### ASSIGNMENT
Because the images are not wanted, restate every line below word for word without them.

[Excerpts from a dataset]
"""

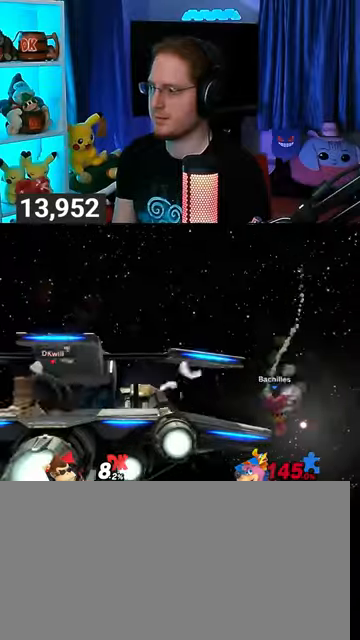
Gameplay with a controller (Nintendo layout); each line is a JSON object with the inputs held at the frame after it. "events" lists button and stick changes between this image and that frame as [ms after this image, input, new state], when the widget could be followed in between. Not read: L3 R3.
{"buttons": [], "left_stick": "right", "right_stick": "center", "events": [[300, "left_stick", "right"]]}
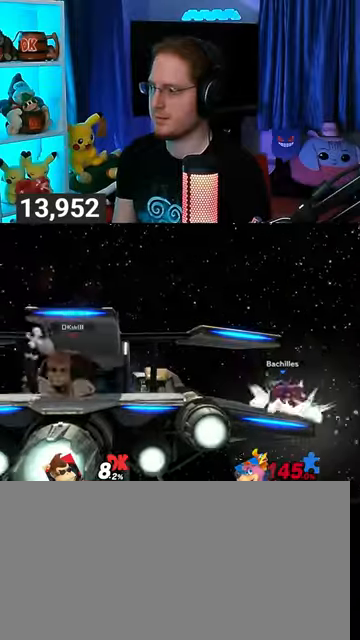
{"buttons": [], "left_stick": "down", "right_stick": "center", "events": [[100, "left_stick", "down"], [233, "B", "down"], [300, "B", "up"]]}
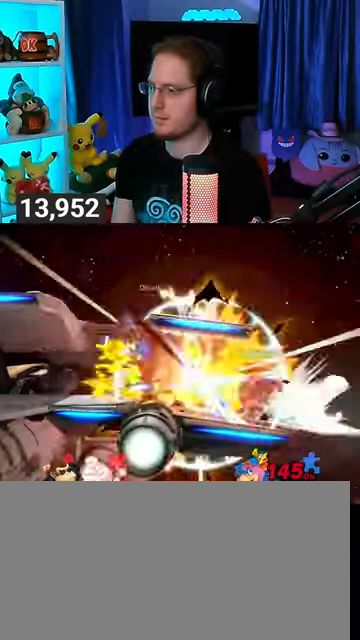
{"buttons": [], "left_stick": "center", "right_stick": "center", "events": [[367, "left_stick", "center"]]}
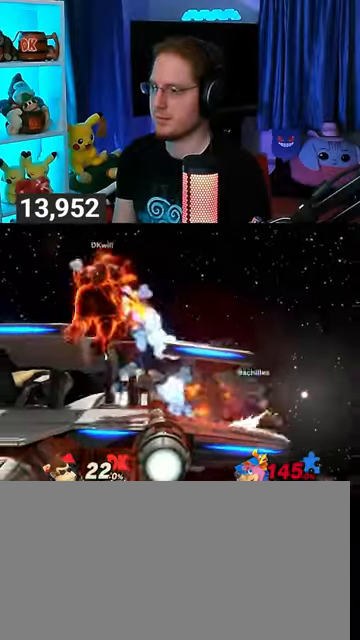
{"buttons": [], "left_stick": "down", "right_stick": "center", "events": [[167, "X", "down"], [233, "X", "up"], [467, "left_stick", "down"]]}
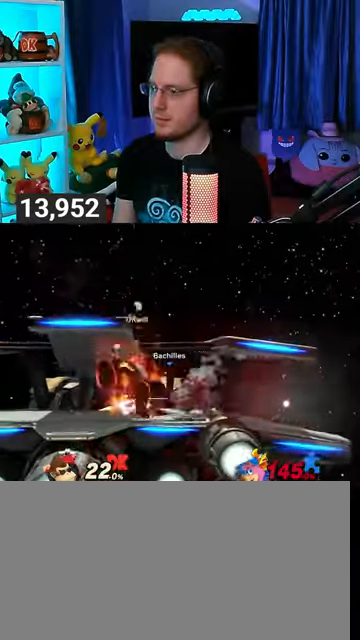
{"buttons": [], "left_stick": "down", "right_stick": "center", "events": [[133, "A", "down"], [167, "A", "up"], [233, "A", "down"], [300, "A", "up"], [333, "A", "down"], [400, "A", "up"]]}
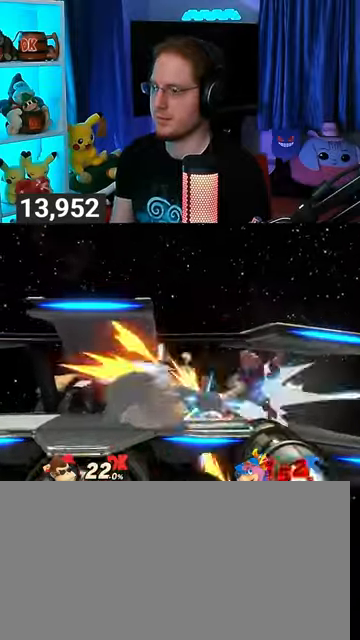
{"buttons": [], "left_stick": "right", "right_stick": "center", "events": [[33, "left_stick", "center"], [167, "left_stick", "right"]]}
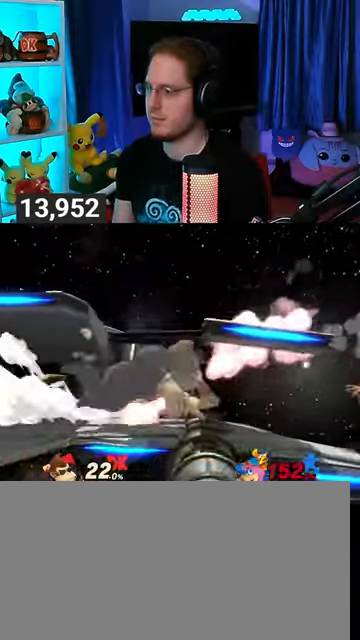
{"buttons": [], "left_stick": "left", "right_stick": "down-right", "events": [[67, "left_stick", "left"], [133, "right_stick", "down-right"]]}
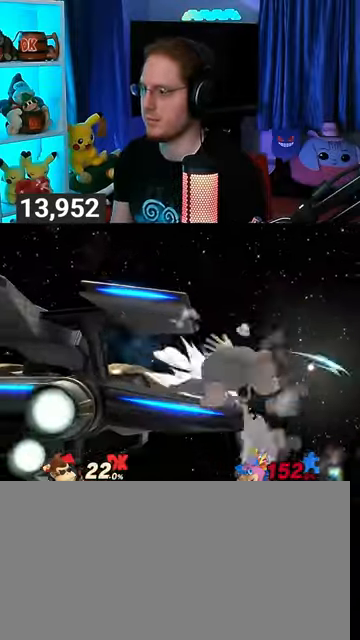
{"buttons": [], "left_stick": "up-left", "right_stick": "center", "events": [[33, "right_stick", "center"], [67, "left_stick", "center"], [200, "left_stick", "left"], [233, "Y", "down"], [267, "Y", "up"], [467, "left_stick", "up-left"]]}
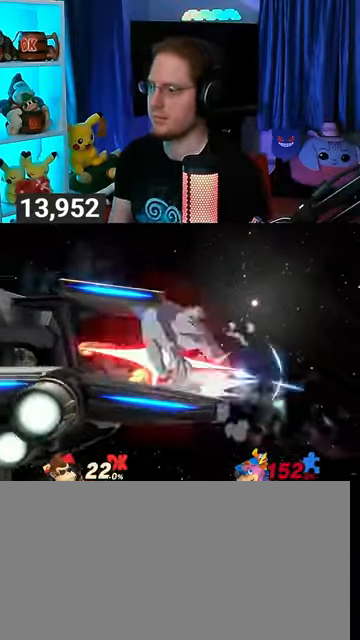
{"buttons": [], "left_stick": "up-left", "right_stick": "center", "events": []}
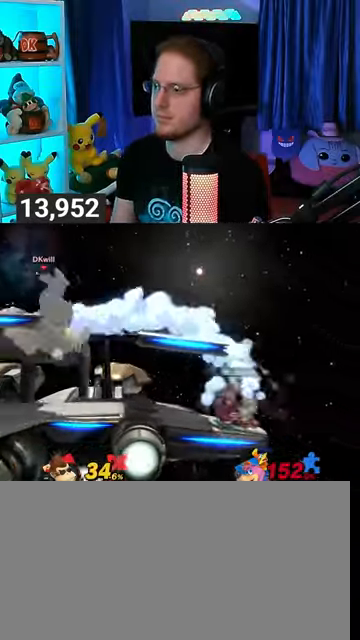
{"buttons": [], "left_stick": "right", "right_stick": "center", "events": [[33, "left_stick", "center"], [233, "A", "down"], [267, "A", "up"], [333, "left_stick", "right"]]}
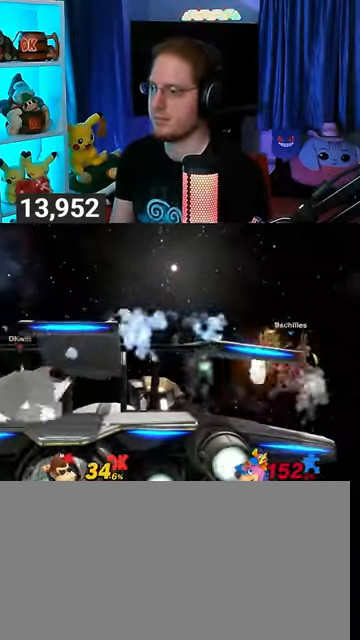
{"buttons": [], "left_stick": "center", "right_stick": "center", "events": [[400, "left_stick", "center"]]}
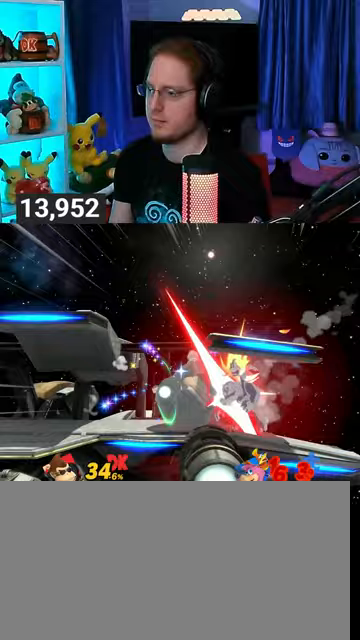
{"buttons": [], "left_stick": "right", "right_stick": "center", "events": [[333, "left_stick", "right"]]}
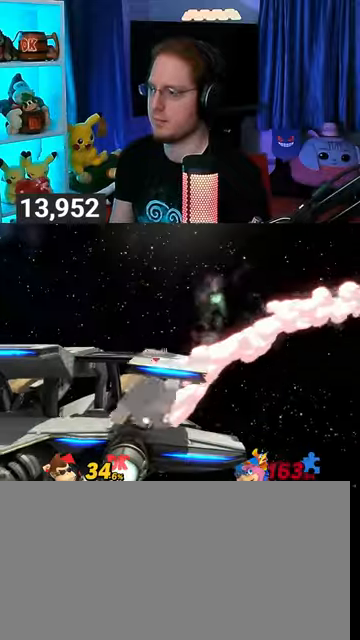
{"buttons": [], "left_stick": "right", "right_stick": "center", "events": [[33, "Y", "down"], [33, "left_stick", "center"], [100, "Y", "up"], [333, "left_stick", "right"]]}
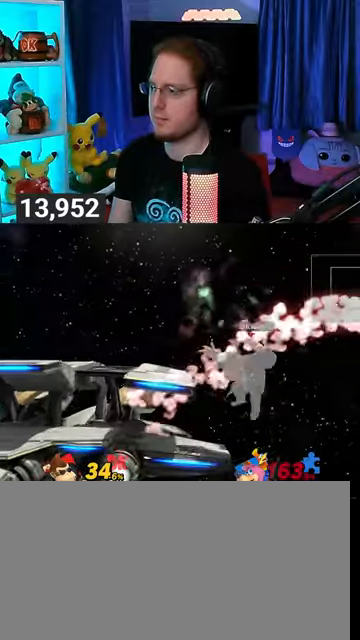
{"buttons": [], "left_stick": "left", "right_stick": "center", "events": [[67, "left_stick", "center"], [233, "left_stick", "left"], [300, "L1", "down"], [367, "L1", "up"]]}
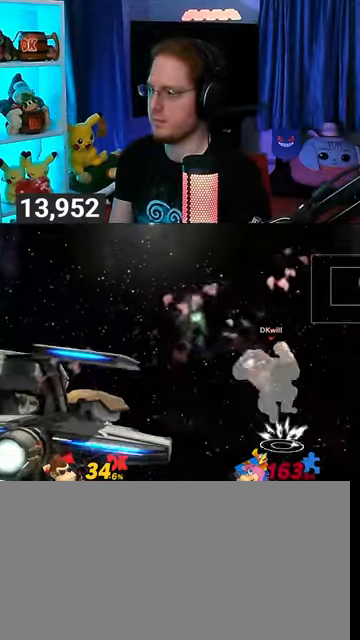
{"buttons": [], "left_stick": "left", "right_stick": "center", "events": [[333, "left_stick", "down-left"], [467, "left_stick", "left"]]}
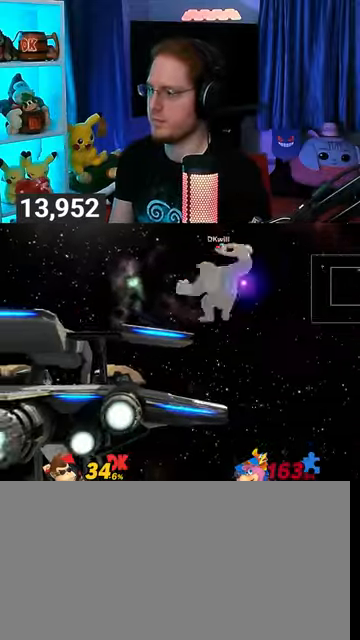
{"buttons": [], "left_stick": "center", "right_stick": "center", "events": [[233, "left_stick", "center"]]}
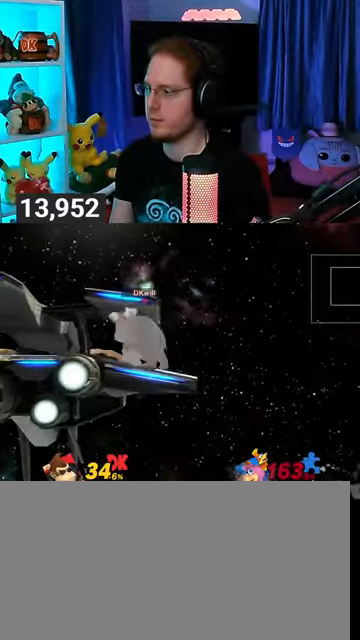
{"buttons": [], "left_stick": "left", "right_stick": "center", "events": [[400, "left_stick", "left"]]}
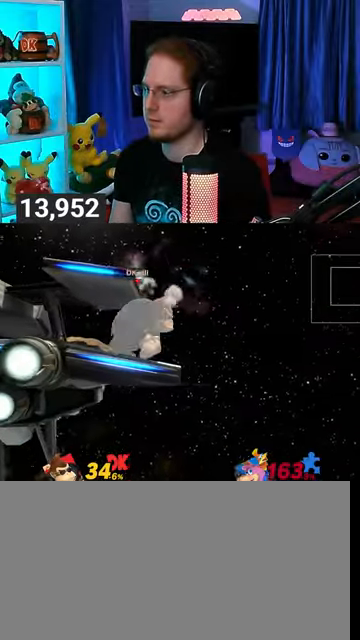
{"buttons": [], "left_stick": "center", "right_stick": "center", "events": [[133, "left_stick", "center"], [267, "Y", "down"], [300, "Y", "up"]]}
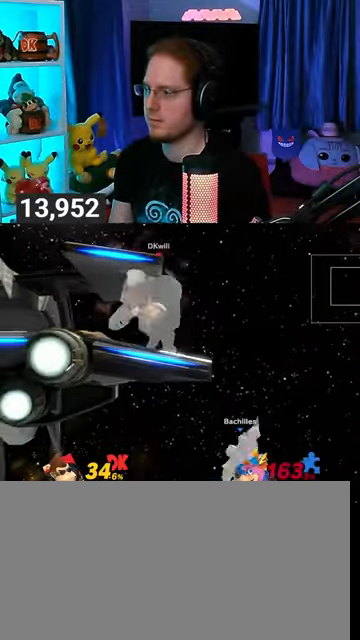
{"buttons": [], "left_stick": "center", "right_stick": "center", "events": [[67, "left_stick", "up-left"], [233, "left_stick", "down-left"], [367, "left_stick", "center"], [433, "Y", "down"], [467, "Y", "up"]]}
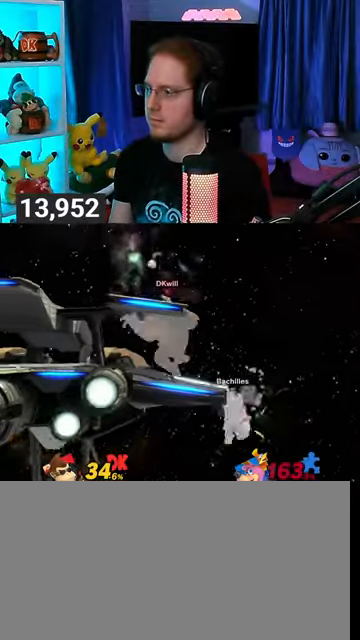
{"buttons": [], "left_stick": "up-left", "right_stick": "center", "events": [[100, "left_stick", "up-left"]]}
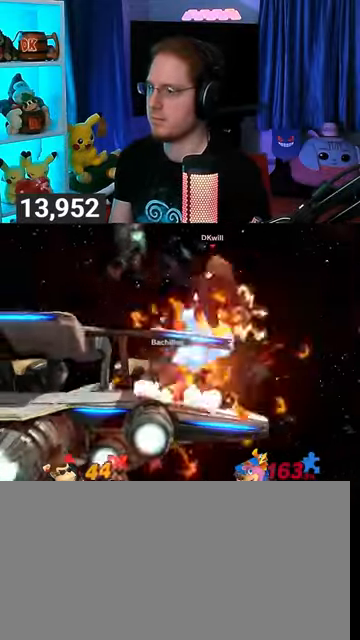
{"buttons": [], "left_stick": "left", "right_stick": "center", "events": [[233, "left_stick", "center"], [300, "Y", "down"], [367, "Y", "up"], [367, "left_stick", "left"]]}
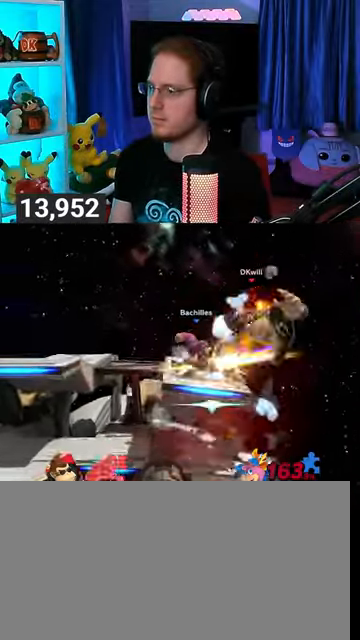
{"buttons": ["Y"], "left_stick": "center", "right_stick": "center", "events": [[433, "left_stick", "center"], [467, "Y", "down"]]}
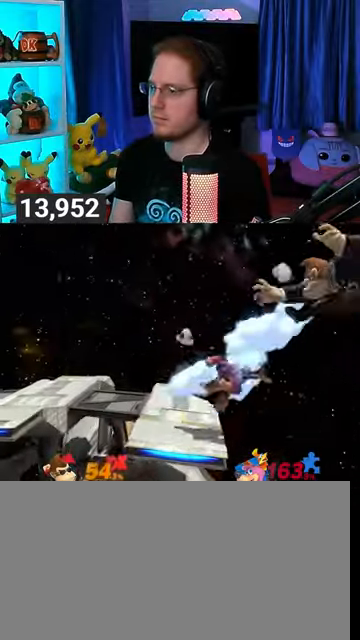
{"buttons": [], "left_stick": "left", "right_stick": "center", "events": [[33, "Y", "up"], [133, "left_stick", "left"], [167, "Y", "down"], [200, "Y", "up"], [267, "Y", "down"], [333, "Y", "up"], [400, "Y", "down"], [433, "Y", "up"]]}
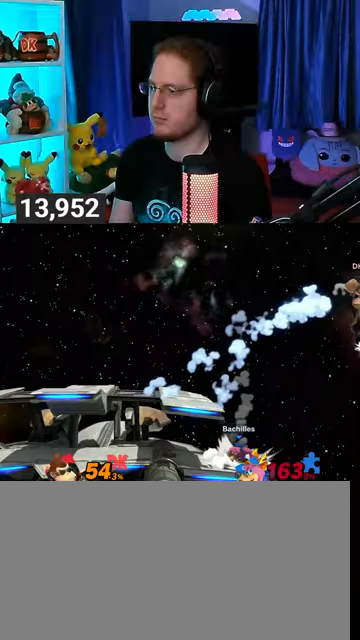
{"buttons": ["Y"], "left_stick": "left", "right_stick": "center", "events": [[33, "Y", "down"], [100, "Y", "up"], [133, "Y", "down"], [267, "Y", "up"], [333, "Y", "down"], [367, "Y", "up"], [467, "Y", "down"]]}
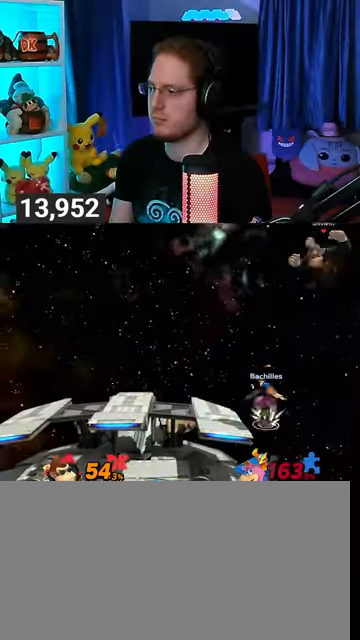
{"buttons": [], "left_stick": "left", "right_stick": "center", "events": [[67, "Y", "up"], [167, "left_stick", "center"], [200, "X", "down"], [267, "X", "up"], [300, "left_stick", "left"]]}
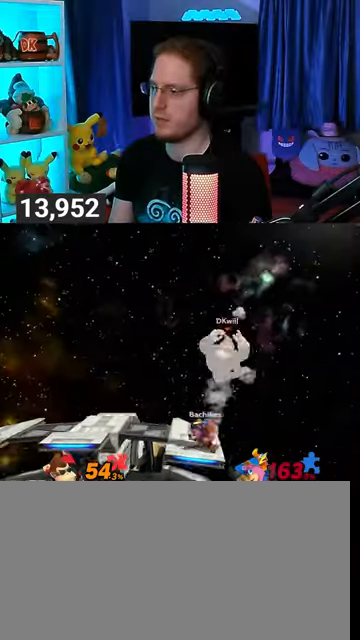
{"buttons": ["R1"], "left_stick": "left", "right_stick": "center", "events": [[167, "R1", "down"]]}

"""

### RESPONSE TO THE TASK
Gameplay with a controller (Nintendo layout); each line is a JSON object with the inputs held at the frame after it. "events" lists button and stick changes between this image and that frame as [ms after this image, input, new state], when the widget could be followed in between. Not read: L3 R3.
{"buttons": [], "left_stick": "right", "right_stick": "center", "events": [[300, "left_stick", "right"]]}
{"buttons": [], "left_stick": "down", "right_stick": "center", "events": [[100, "left_stick", "down"], [233, "B", "down"], [300, "B", "up"]]}
{"buttons": [], "left_stick": "center", "right_stick": "center", "events": [[367, "left_stick", "center"]]}
{"buttons": [], "left_stick": "down", "right_stick": "center", "events": [[167, "X", "down"], [233, "X", "up"], [467, "left_stick", "down"]]}
{"buttons": [], "left_stick": "down", "right_stick": "center", "events": [[133, "A", "down"], [167, "A", "up"], [233, "A", "down"], [300, "A", "up"], [333, "A", "down"], [400, "A", "up"]]}
{"buttons": [], "left_stick": "right", "right_stick": "center", "events": [[33, "left_stick", "center"], [167, "left_stick", "right"]]}
{"buttons": [], "left_stick": "left", "right_stick": "down-right", "events": [[67, "left_stick", "left"], [133, "right_stick", "down-right"]]}
{"buttons": [], "left_stick": "up-left", "right_stick": "center", "events": [[33, "right_stick", "center"], [67, "left_stick", "center"], [200, "left_stick", "left"], [233, "Y", "down"], [267, "Y", "up"], [467, "left_stick", "up-left"]]}
{"buttons": [], "left_stick": "up-left", "right_stick": "center", "events": []}
{"buttons": [], "left_stick": "right", "right_stick": "center", "events": [[33, "left_stick", "center"], [233, "A", "down"], [267, "A", "up"], [333, "left_stick", "right"]]}
{"buttons": [], "left_stick": "center", "right_stick": "center", "events": [[400, "left_stick", "center"]]}
{"buttons": [], "left_stick": "right", "right_stick": "center", "events": [[333, "left_stick", "right"]]}
{"buttons": [], "left_stick": "right", "right_stick": "center", "events": [[33, "Y", "down"], [33, "left_stick", "center"], [100, "Y", "up"], [333, "left_stick", "right"]]}
{"buttons": [], "left_stick": "left", "right_stick": "center", "events": [[67, "left_stick", "center"], [233, "left_stick", "left"], [300, "L1", "down"], [367, "L1", "up"]]}
{"buttons": [], "left_stick": "left", "right_stick": "center", "events": [[333, "left_stick", "down-left"], [467, "left_stick", "left"]]}
{"buttons": [], "left_stick": "center", "right_stick": "center", "events": [[233, "left_stick", "center"]]}
{"buttons": [], "left_stick": "left", "right_stick": "center", "events": [[400, "left_stick", "left"]]}
{"buttons": [], "left_stick": "center", "right_stick": "center", "events": [[133, "left_stick", "center"], [267, "Y", "down"], [300, "Y", "up"]]}
{"buttons": [], "left_stick": "center", "right_stick": "center", "events": [[67, "left_stick", "up-left"], [233, "left_stick", "down-left"], [367, "left_stick", "center"], [433, "Y", "down"], [467, "Y", "up"]]}
{"buttons": [], "left_stick": "up-left", "right_stick": "center", "events": [[100, "left_stick", "up-left"]]}
{"buttons": [], "left_stick": "left", "right_stick": "center", "events": [[233, "left_stick", "center"], [300, "Y", "down"], [367, "Y", "up"], [367, "left_stick", "left"]]}
{"buttons": ["Y"], "left_stick": "center", "right_stick": "center", "events": [[433, "left_stick", "center"], [467, "Y", "down"]]}
{"buttons": [], "left_stick": "left", "right_stick": "center", "events": [[33, "Y", "up"], [133, "left_stick", "left"], [167, "Y", "down"], [200, "Y", "up"], [267, "Y", "down"], [333, "Y", "up"], [400, "Y", "down"], [433, "Y", "up"]]}
{"buttons": ["Y"], "left_stick": "left", "right_stick": "center", "events": [[33, "Y", "down"], [100, "Y", "up"], [133, "Y", "down"], [267, "Y", "up"], [333, "Y", "down"], [367, "Y", "up"], [467, "Y", "down"]]}
{"buttons": [], "left_stick": "left", "right_stick": "center", "events": [[67, "Y", "up"], [167, "left_stick", "center"], [200, "X", "down"], [267, "X", "up"], [300, "left_stick", "left"]]}
{"buttons": ["R1"], "left_stick": "left", "right_stick": "center", "events": [[167, "R1", "down"]]}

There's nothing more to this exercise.